▶ [EXCERPT]

The first advice mainstream doctors often give to heart disease patients is to lose weight.
On some level, this makes sense. The lower your body weight, the easier it is for your heart to pump blood through it.
But a major new study shows that losing weight does NOT help heart patients live longer. In fact, for some of them, it actually increases the risk of death.
Norwegian researchers followed 3,307 heart patients for an average of 16 years.
They were surprised to find that losing weight didn’t help subjects live longer. And it raised the risk of death for patients who were already a normal weight.1
Normal-weight patients increased their death risk by 30% when they lowered their BMI by more than 0.10.
Weight gain, on the other hand, was not associated with mortality.
The Best Medicine for Your Heart
While the study clearly showed that weight loss doesn’t improve heart health, it found something that does…
Exercise.
Compared to sedentary patients, those who exercised 150 minutes a week reduced their death risk by 19%. Those who exercised even more had a 36% reduction in mortality.
Dr. Trine Moholdt led the study. She’s a research fellow at the Norwegian University of Science and Technology.
“Being active had large effects, and doing even a little bit is better than doing nothing,” she said.
The study was published in the Journal of the American College of Cardiology.
Health Watch readers know that when it comes to exercise, we recommend high-intensity interval training. HIIT is all about maximizing results while minimizing time spent in the gym. The average session lasts 20 minutes or less.
But don’t let the duration fool you… This kind of exercise comes with bigger health benefits than long hours of traditional cardio.
Dr. Benjamin Levine recently led a study focused on HIIT. He said it “caused a reversal of decades of a sedentary lifestyle on the heart.”

▶ [DATASET RECORDS]
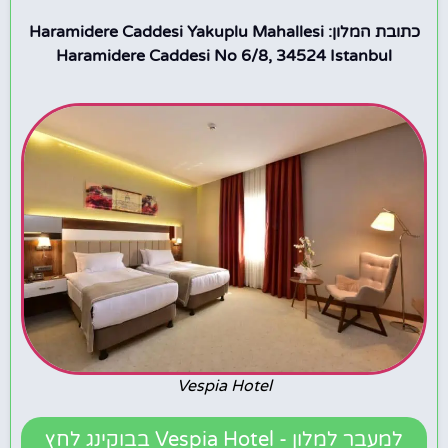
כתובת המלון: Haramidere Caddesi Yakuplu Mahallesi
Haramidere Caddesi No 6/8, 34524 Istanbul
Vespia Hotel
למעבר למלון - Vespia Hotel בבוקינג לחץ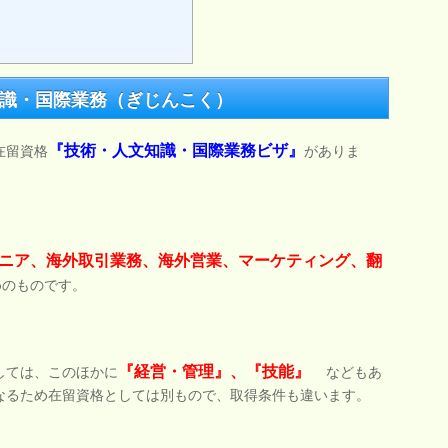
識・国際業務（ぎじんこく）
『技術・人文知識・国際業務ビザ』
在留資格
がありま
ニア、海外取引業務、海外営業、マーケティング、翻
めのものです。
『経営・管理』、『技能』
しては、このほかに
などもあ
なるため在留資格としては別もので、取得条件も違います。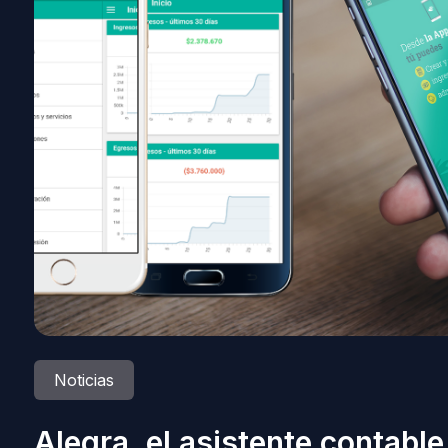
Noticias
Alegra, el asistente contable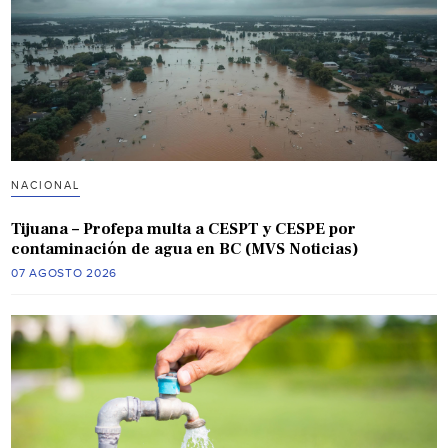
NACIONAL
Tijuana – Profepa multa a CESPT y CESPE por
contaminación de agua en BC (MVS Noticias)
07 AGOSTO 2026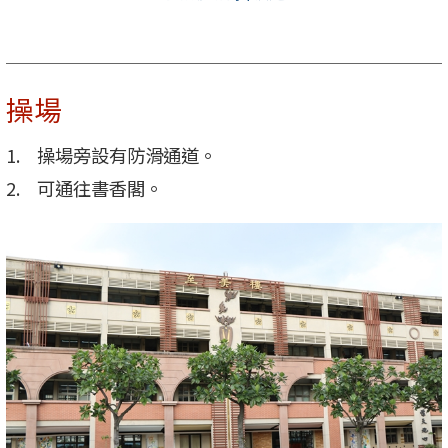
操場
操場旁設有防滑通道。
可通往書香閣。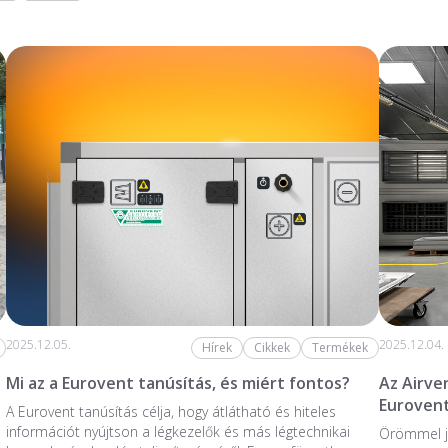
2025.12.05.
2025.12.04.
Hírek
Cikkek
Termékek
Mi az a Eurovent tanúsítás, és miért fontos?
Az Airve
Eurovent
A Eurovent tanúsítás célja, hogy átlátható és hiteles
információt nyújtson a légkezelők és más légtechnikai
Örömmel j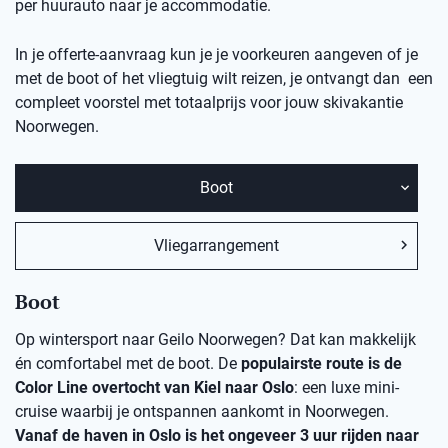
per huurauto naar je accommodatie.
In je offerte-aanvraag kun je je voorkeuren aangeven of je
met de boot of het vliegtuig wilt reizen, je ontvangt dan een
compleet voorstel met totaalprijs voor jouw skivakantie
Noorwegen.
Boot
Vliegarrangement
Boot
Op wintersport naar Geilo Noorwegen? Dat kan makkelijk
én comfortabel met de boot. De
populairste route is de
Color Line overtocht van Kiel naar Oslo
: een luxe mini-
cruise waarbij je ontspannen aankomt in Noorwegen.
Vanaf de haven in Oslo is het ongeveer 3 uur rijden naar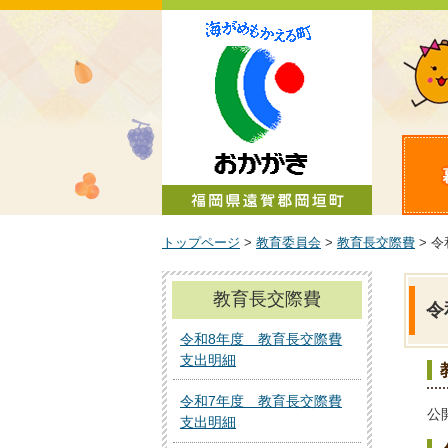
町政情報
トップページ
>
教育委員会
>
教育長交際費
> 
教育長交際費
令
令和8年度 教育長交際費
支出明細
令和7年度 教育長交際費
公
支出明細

▶ [WHAT NEEDS TO BE DONE]
For each statement about the article on weight loss and heart patients, answer yes or no on whether the article agrees, and quote the words that decide it.
1. The Norwegian researchers followed their patients for an average of 16 years.
2. The study linked weight gain to a higher risk of death.
3. An average high-intensity interval training session lasts more than an hour.
Base your work only on the article and nothing else.

▶ [ANSWER]
1. Yes: "followed 3,307 heart patients for an average of 16 years."
2. No: "Weight gain, on the other hand, was not associated with mortality."
3. No: "The average session lasts 20 minutes or less."